▶ [What to work on]: Answer with only the number of lines below where "Sent" appears.

▶ [Given information]:
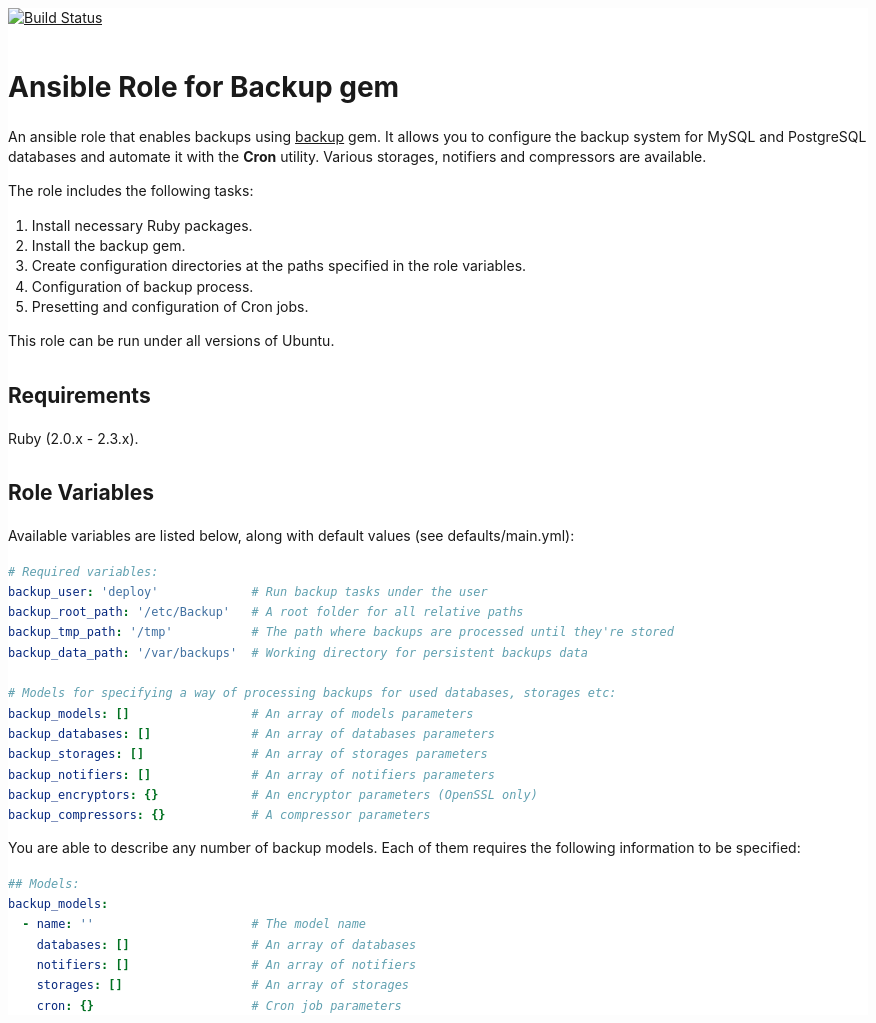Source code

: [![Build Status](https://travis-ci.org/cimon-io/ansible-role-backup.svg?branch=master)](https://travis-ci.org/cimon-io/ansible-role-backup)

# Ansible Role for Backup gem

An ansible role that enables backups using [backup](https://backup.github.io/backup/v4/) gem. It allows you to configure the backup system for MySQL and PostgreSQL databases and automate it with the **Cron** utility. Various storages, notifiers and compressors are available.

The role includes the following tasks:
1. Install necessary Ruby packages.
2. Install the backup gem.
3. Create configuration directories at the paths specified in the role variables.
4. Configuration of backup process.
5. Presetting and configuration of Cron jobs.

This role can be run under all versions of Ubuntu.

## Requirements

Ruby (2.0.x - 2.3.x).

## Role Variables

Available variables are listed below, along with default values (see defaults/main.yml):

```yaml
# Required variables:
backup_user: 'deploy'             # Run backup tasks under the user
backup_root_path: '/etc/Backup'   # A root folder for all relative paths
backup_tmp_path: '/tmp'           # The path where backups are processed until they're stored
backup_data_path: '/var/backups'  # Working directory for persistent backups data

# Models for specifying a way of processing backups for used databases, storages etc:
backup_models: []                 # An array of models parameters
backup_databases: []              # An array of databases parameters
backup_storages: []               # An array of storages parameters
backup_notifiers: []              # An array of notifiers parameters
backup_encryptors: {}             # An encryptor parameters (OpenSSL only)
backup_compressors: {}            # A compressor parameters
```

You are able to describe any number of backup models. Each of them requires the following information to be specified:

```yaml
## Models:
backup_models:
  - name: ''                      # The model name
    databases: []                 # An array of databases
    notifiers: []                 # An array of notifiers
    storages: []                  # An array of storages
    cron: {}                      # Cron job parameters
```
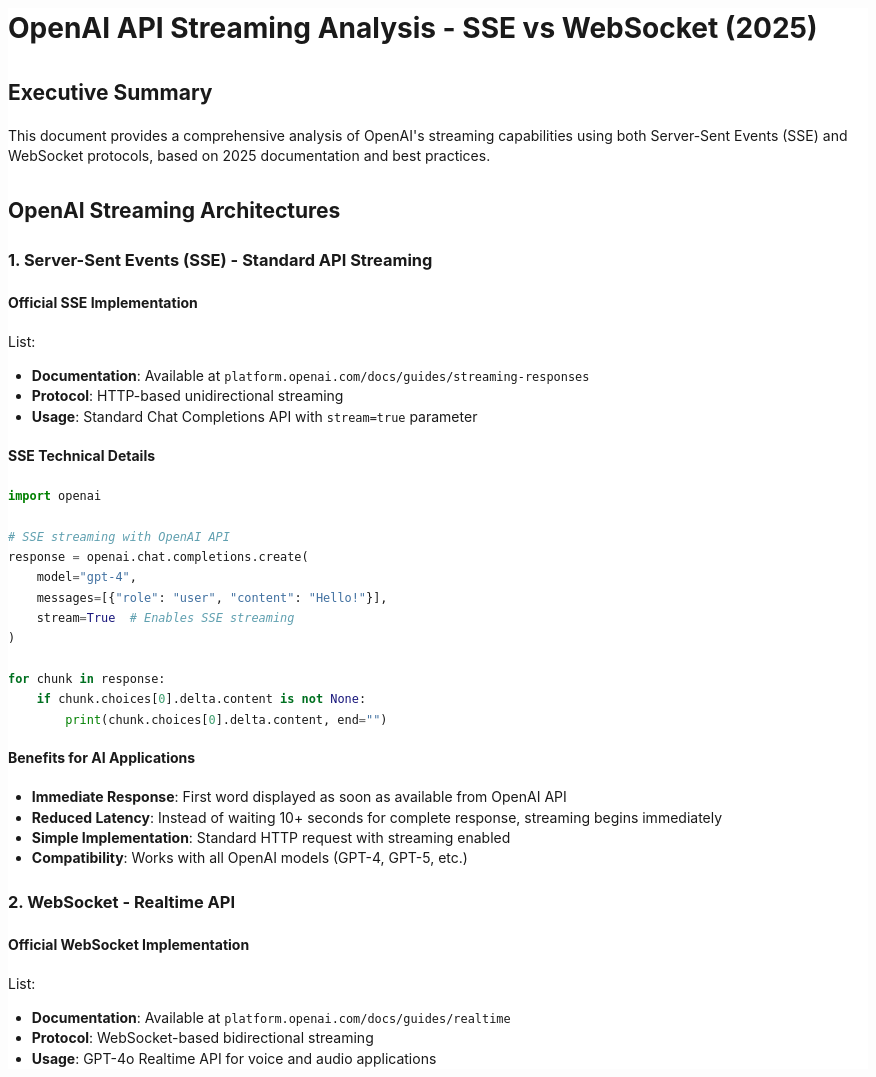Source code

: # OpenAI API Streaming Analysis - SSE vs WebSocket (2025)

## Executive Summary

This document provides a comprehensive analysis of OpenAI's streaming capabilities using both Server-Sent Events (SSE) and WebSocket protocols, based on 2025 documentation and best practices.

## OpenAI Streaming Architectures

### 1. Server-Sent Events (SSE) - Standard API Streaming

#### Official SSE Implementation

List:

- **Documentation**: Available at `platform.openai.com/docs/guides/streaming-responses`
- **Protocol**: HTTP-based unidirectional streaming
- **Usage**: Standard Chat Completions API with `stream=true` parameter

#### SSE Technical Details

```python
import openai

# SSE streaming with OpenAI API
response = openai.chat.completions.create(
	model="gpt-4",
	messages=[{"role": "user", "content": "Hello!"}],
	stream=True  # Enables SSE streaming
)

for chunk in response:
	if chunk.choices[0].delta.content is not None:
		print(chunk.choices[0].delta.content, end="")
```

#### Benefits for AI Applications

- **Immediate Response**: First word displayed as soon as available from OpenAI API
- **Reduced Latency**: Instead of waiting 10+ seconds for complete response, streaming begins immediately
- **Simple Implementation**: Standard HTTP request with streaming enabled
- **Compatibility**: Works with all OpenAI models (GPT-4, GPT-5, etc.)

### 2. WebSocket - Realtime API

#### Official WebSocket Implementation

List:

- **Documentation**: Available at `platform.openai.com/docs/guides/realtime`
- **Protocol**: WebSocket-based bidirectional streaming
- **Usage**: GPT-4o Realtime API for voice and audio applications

▶ [Task solution]: 2